Emsal Mahkeme Kararı Bursa Bölge Adliye Mahkemesi 5. Hukuk Dairesi 2019/402 E. 2021/158 K. 11.02.2021 T.

Görüntülediğiniz mahkeme kararı henüz kesinleşmemiştir. Yararlı olması amacıyla eklenmiştir.

T.C. BURSA BAM 5. HUKUK DAİRESİ Esas-Karar No: …. – ….
T.C.
BURSA
BÖLGE ADLİYE MAHKEMESİ
5. HUKUK DAİRESİ
DOSYA NO : …
KARAR NO :…
T Ü R K M İ L L E T İ A D I N A
İ S T İ N A F K A R A R I
BAŞKAN : …..
ÜYE : …..
ÜYE : ….
KATİP : ….
İNCELENEN KARARIN
MAHKEMESİ : … ASLİYE TİCARET MAHKEMESİ
TARİHİ : …..
NUMARASI :… Esas, … Karar
DAVACI : ……
VEKİLİ : Av. …
DAVALI : ……
VEKİLİ : Av. ……..
DAVANIN KONUSU : İtirazın İptali
KARAR TARİHİ : 11/02/2021
KARAR YAZIM TARİHİ : 11/02/2021
….Asliye Ticaret Mahkemesi’nin … tarih .. Esas … sayılı kararının istinaf incelemesi neticesinde;
TALEP :
Davacı vekili dava dilekçesinde özetle; davalı şirket hakkında …. İcra Müdürlüğünün … sayılı dosyası ile genel haciz yoluyla takibe başlandığını, borçlu şirketin borcu kabul etmeyerek itiraz ettiğini, itirazın haksız olduğunu, çünkü alacağın vinç kiralama işinden doğduğunu, davacı tarafın edimini yerine getirmesine rağmen davalı tarafın 2016 yılı Ocak, Şubat ve Mart aylarına ilişkin kira bedellerini ödemediğini, sözleşmelere konu makinelerin aylık kira bedelleri nazara alındığında 397.500,00 USD ödenmemiş kira borcu bulunduğunu, ihtara rağmen borcun ödenmediğini, davalının “sorumluluğun üst iş sahipleri sıfatıyla ………isimli şirketlerde olduğu” yolunda savunma yaptığını ileri sürerek davalı mallarının borca yeter miktarının ihtiyaten haczine, davalının en az % 20 inkar tazminatına mahkum edilmesine, davalının ….. İcra Müdürlüğünün…….. sayılı takip dosyasına yapılan itirazın iptali ile takibin devamına karar verilmesini talep etmiştir.

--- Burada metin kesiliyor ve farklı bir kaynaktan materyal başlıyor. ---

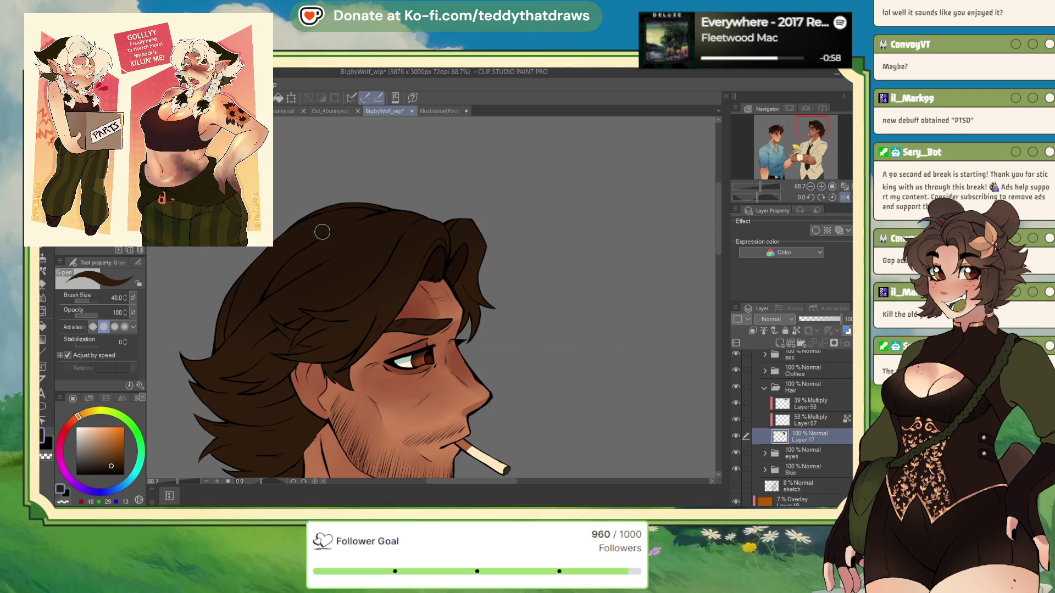
pyautogui.click(807, 420)
pyautogui.click(808, 403)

Davalı vekili cevap dilekçesinde özetle; yaşanılan terör eylemleri nedeniyle dava konusu dönemde sözleşmelerin askıya alındığını, TBK 136.maddesi kapsamında ifa imkansızlığının söz konusu olduğunu, ortada davalının kusurundan kaynaklanmayan, önceden sezinmeyen mücbir sebep hali bulunduğunu, müvekkil davalı aleyhine hüküm verilmesi halinde iş makinelerinin üç ay boyunca çalışma yaptığı gözetilerek belirlenecek alacak miktarından hakkaniyet ve nefaset kuralları gereğince indirim yapılmasını talep etmiştir.
İLK DERECE MAHKEMESİ KARARININ ÖZETİ;
Mahkemece yapılan yargılama sonucunda, ortada davalının kira borcunu ödememesini gerektirecek mücbir sebep-ifa imkansızlığı bulunmadığı, davalının makineleri güvenlik riskleri bulunan bir bölgede kullanacağını bildiği ve olayları öngörerek tedbir alması gerektiği, ayrıca sözleşmenin davacı tarafça feshedilmediği, feshin karşı taraftan beklenemeyeceği, mücbir sebep bulunmadığından hakkaniyet indiriminin de söz konusu olmadığını, ancak davalı tarafın terör eylemleri nedeniyle bir süre gerçekten kira konusu maldan yararlanamadığını, olayların gelişimine, özelliğine ve yorumlama biçimine göre farklı sonuçlara varılabileceği, o halde takibe itiraz etmesinin doğal ve makul olduğu, alacağı geciktirmeyi amaçlayan kötü niyetli bir itirazdan söz edilemeyeceği gerekçesiyle davanın kabulüne, icra inkar tazminatı talebinin reddine karar verilmiştir.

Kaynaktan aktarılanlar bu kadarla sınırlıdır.